▶ _Task directions_
Your answer must be an exact repeat of the lines from the one containing "exposure_s: 1/33" through the last line of the records, both included, with no pictures.

(Lens and sensor metadata)

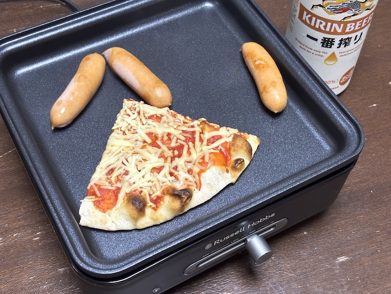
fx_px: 587
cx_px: 196
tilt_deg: -54.6
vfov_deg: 28.0
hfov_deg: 36.8
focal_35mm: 52
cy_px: 147
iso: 250
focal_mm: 5.96
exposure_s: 1/33
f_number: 1.6
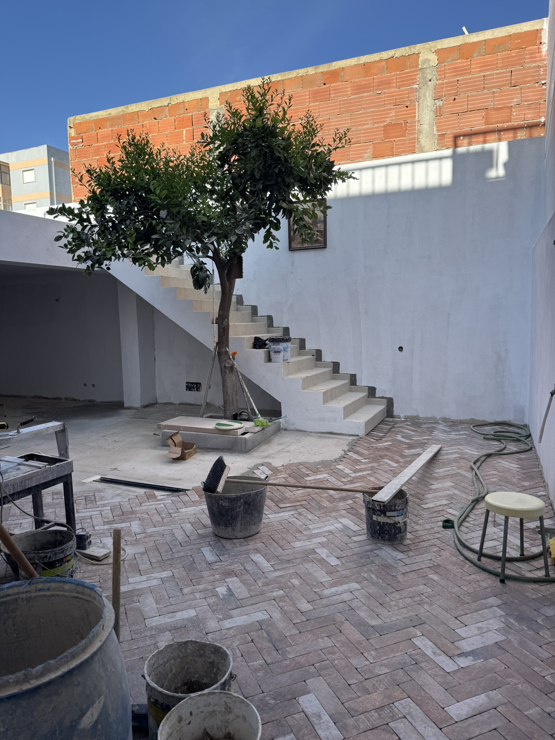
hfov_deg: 56.8
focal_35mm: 24
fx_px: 513
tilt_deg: -6.4
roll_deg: +0.0
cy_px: 370
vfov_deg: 71.6
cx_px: 278
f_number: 1.78
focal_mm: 6.76
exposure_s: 1/1597
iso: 80
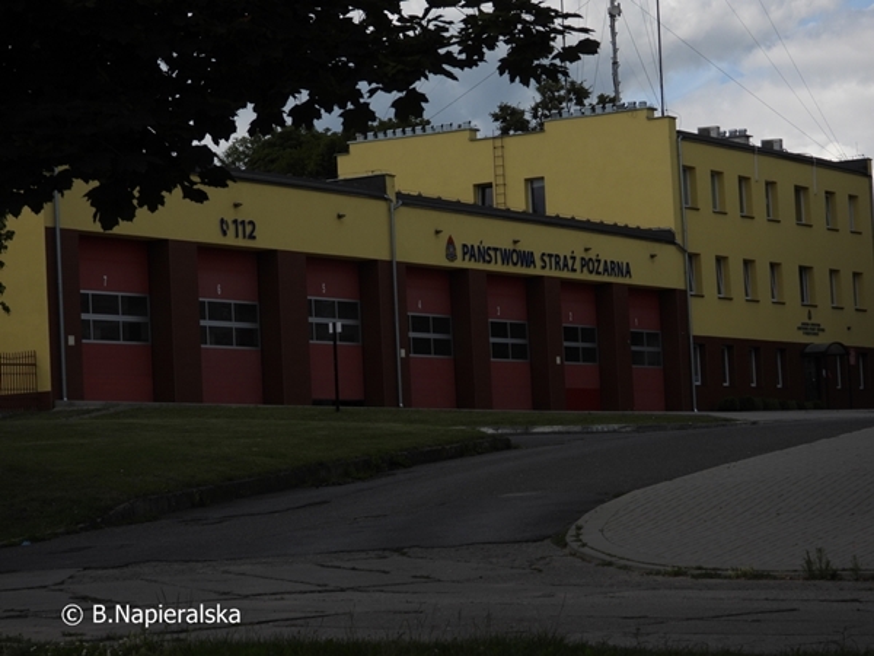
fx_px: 2651
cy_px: 328
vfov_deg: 14.1
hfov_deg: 18.7
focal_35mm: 105
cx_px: 437
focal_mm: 18.9
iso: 100
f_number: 4
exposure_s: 1/2000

▶ _Reply_
exposure_s: 1/33
f_number: 1.6
hfov_deg: 56.8
focal_35mm: 24
fx_px: 513
tilt_deg: -6.4
roll_deg: +0.0
cy_px: 370
vfov_deg: 71.6
cx_px: 278
f_number: 1.78
focal_mm: 6.76
exposure_s: 1/1597
iso: 80
fx_px: 2651
cy_px: 328
vfov_deg: 14.1
hfov_deg: 18.7
focal_35mm: 105
cx_px: 437
focal_mm: 18.9
iso: 100
f_number: 4
exposure_s: 1/2000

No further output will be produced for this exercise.